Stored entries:

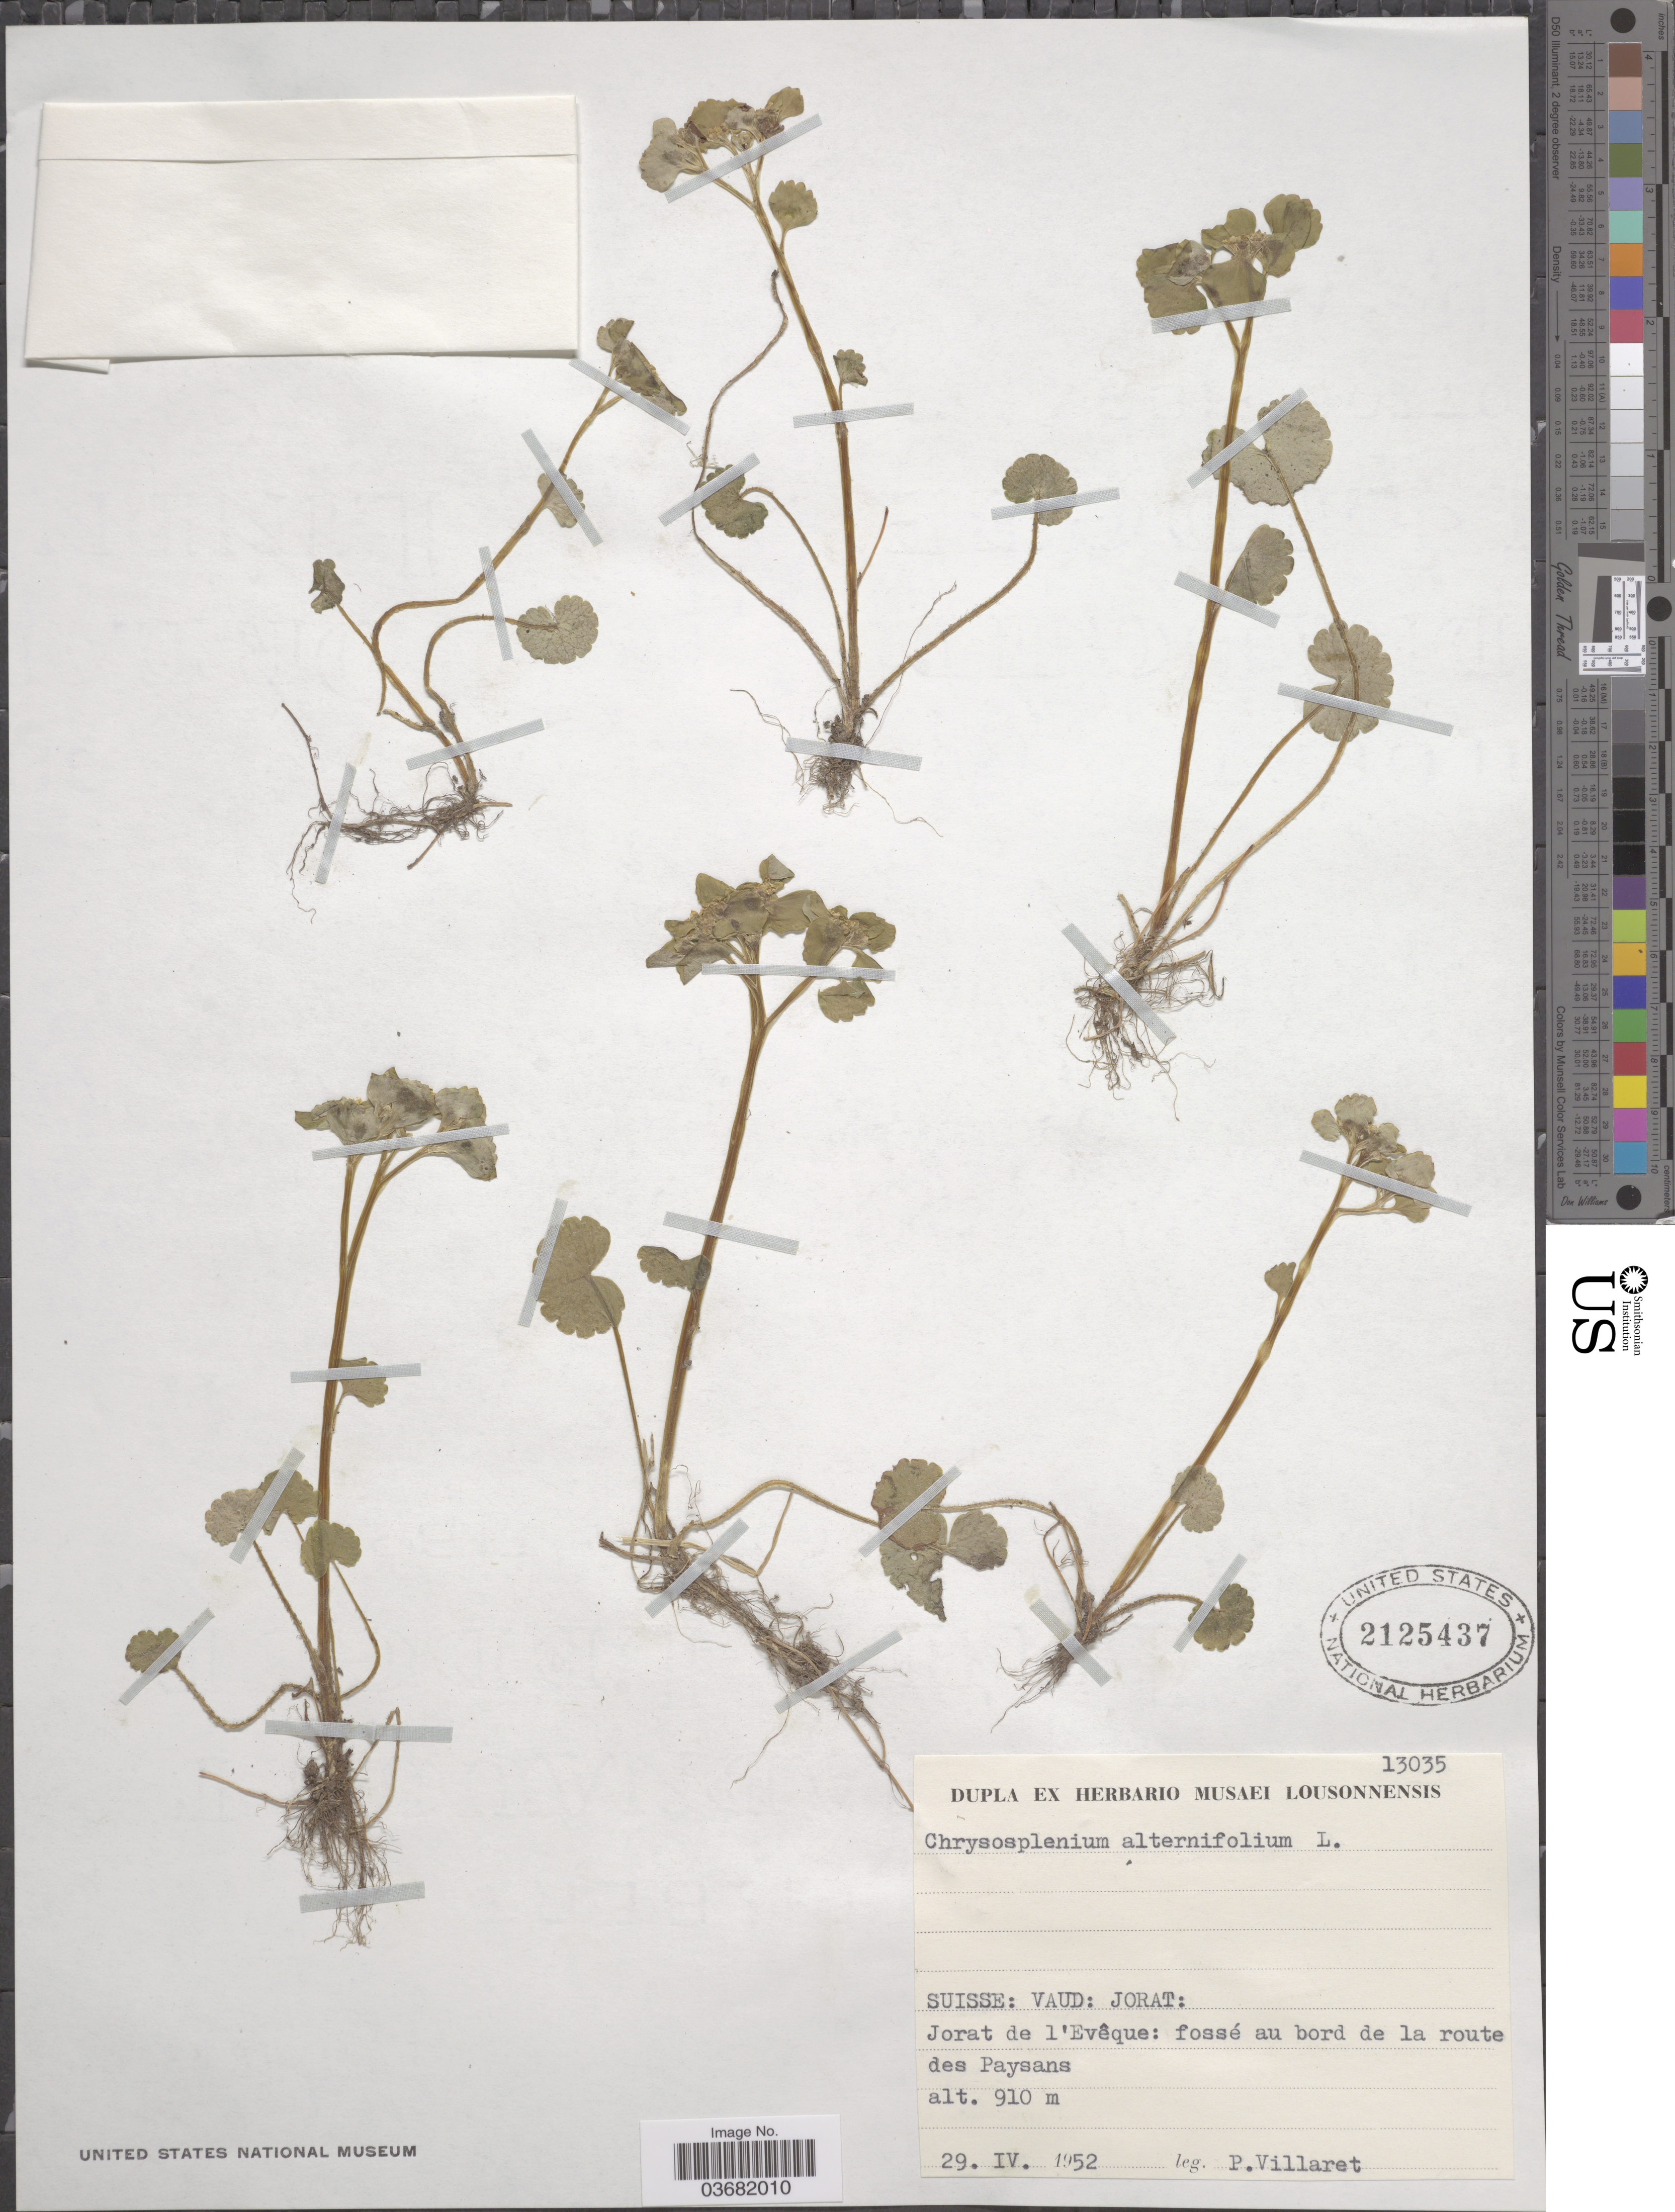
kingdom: Plantae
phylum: Tracheophyta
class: Magnoliopsida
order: Saxifragales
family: Saxifragaceae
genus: Chrysosplenium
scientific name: Chrysosplenium alternifolium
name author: L.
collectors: P. Villaret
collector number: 13035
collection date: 1952-04-29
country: Switzerland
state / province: Vaud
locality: Suisse: Jorat: Jorat de l'Evêque: fossé au bord de la route des Paysans.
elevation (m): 910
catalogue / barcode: US 2125437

:: Directive ::
Render every line of the data above as a Markdown table with the columns "Row" and "Line", numbering the rows and omitting blank lines and pictures.

:: Solution ::
| Row | Line |
|---|---|
| 1 | kingdom: Plantae |
| 2 | phylum: Tracheophyta |
| 3 | class: Magnoliopsida |
| 4 | order: Saxifragales |
| 5 | family: Saxifragaceae |
| 6 | genus: Chrysosplenium |
| 7 | scientific name: Chrysosplenium alternifolium |
| 8 | name author: L. |
| 9 | collectors: P. Villaret |
| 10 | collector number: 13035 |
| 11 | collection date: 1952-04-29 |
| 12 | country: Switzerland |
| 13 | state / province: Vaud |
| 14 | locality: Suisse: Jorat: Jorat de l'Evêque: fossé au bord de la route des Paysans. |
| 15 | elevation (m): 910 |
| 16 | catalogue / barcode: US 2125437 |